Não há quem acredite numa sociedade justa, igualitária, fraterna e liberdade, exceto como tese ou slogan de uma revolução, já que é certo que o homem trás no seu DNA a coisa da superioridade ao outro e cultiva desde sempre a supremacia de seus iguais. O poder é embriagante, por isso Maquiavel afirmou que “dê o poder a um homem e descobrirá quem realmente ele é”. A frase do pensador se tornou uma máxima e tem viajado através do tempo, pois, apesar dos séculos, ela se confirma a cada dia e com certeza, será uma eterna constatação.
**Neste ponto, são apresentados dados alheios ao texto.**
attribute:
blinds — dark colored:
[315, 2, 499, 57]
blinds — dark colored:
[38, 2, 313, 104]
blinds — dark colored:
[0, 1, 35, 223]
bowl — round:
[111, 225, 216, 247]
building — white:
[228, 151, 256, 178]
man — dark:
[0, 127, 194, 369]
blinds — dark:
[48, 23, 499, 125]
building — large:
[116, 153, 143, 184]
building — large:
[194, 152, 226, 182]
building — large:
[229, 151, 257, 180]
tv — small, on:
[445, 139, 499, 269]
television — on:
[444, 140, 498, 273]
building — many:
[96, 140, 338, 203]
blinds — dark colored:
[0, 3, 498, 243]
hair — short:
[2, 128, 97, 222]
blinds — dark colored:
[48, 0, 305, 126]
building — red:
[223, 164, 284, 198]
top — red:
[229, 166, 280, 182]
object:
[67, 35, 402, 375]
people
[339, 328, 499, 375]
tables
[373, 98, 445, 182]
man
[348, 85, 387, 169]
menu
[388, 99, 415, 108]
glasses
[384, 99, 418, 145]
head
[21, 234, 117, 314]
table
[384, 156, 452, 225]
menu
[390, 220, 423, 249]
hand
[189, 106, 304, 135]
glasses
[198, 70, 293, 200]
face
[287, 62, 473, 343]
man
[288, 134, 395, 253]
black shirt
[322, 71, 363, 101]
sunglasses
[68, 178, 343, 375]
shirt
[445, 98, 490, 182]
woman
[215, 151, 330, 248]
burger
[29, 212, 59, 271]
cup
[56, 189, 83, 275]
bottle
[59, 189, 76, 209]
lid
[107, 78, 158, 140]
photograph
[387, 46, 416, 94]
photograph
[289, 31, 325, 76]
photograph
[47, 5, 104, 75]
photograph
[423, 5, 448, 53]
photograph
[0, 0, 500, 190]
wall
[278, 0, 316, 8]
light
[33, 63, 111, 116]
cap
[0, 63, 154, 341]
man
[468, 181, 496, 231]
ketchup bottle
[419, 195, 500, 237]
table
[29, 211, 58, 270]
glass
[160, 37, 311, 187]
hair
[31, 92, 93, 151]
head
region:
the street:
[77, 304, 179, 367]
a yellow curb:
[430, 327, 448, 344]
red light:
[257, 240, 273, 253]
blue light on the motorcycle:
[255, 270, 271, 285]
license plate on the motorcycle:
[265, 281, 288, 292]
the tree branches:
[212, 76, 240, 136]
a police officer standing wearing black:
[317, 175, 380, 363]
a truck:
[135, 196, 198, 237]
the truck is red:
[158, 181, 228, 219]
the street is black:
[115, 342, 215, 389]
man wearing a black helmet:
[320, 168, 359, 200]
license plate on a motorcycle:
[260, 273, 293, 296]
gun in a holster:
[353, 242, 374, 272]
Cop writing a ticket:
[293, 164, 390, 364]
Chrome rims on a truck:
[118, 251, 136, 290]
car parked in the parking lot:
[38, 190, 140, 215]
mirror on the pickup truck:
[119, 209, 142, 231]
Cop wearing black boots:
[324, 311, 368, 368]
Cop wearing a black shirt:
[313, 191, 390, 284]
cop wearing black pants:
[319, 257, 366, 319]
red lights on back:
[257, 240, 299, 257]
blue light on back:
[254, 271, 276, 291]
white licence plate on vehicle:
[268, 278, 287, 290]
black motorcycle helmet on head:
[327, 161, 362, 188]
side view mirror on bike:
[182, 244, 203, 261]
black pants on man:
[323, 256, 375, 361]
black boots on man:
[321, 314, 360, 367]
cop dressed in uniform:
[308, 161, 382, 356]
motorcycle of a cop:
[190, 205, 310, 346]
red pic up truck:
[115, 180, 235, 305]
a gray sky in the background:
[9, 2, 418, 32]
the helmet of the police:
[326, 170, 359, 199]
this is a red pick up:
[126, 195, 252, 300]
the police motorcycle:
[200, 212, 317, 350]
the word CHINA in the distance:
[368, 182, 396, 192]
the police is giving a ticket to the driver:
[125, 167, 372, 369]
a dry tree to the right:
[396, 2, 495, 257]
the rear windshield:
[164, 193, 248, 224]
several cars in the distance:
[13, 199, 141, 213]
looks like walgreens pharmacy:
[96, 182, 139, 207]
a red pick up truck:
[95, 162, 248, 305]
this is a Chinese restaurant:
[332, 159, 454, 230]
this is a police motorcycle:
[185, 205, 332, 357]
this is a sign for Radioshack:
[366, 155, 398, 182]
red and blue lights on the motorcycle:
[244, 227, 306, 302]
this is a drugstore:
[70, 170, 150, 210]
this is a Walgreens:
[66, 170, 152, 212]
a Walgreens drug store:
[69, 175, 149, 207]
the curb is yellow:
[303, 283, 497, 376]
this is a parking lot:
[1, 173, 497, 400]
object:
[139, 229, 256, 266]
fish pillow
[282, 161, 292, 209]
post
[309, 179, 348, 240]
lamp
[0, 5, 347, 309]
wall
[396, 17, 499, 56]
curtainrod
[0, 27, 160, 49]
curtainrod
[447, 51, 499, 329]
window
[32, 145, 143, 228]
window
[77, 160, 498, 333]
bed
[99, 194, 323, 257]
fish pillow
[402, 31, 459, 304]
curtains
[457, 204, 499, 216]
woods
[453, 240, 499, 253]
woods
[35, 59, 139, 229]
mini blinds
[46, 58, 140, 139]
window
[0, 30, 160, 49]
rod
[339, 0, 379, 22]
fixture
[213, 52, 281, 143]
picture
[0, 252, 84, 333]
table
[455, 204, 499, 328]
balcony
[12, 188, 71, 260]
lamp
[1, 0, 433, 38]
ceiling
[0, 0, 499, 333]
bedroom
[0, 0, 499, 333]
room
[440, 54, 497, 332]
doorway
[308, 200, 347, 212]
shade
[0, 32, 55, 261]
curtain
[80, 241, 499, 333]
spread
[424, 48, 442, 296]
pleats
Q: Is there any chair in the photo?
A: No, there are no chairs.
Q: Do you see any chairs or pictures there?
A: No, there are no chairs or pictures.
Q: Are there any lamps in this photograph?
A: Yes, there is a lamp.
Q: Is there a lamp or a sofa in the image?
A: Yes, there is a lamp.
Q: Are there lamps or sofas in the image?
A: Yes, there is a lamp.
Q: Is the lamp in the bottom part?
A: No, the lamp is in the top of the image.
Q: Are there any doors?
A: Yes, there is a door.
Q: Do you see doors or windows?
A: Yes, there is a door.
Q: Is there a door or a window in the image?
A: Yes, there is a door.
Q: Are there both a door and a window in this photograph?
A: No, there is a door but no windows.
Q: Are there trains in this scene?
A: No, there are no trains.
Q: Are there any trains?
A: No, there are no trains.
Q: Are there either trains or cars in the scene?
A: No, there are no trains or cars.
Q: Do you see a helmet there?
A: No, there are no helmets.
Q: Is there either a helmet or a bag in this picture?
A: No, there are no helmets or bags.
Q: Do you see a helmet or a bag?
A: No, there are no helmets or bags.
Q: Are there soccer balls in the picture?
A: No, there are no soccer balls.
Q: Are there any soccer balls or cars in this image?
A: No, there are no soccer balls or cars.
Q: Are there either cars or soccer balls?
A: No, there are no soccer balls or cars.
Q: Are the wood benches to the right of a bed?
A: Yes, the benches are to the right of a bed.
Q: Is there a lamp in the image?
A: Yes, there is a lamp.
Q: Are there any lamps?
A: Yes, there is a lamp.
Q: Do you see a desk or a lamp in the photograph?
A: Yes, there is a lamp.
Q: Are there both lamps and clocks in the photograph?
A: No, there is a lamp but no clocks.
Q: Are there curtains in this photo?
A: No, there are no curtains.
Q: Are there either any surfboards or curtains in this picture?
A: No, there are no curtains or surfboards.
Tempos depois, o presidente norte americano Abrahan Lincoln igualmente asseverou, “se quiser pôr a prova o caráter de um homem, dê-lhe poder”. Aqui na terra de Gonçalves Dias, poeta, advogado, jornalista, etnógrafo e teatrólogo, autor do poema Y Juca Pirama, cuja leitura se recomenda, ao contrário dele, a hipocrisia e insensatez tomaram assento e os abantesmas se revezam a cada quatro anos, num quase monopólio do poder. 

Atualmente, estes sórdidos cavaleiros do apocalipse continuam sua empreitada rumo à destruição da pátria amada, da família e de todos os interesses republicanos, por puro e genuíno despeito, a eles pouco importa os interesses da sociedade, desejam o poder a qualquer custo, literalmente, pouco se importando com aqueles que lhes garantem a vida nababesca que levam. Os tristes espetáculos que temos assistido na Câmara e Senado Federal é de uma tristeza formidável, eles nos envergonham ao extremo e não poupam nada e ninguém de suas intenções para lá de lamentáveis, são atores de uma comédia do absurdo, que infelizmente conta com o beneplácito da grande mídia, acostumada com a dinheirama pública derramada regiamente todo mês em seus cofres. 

Uma boa parte dos brasileiros deseja, anseia por uma mudança de comportamento, de paradigmas, mas a compra, venda, troca e aluga lá em Brasília continua com toda a força, e, se a sociedade não se movimentar, esta prática abominável nos vencerá e continuaremos a ser o país do brechó.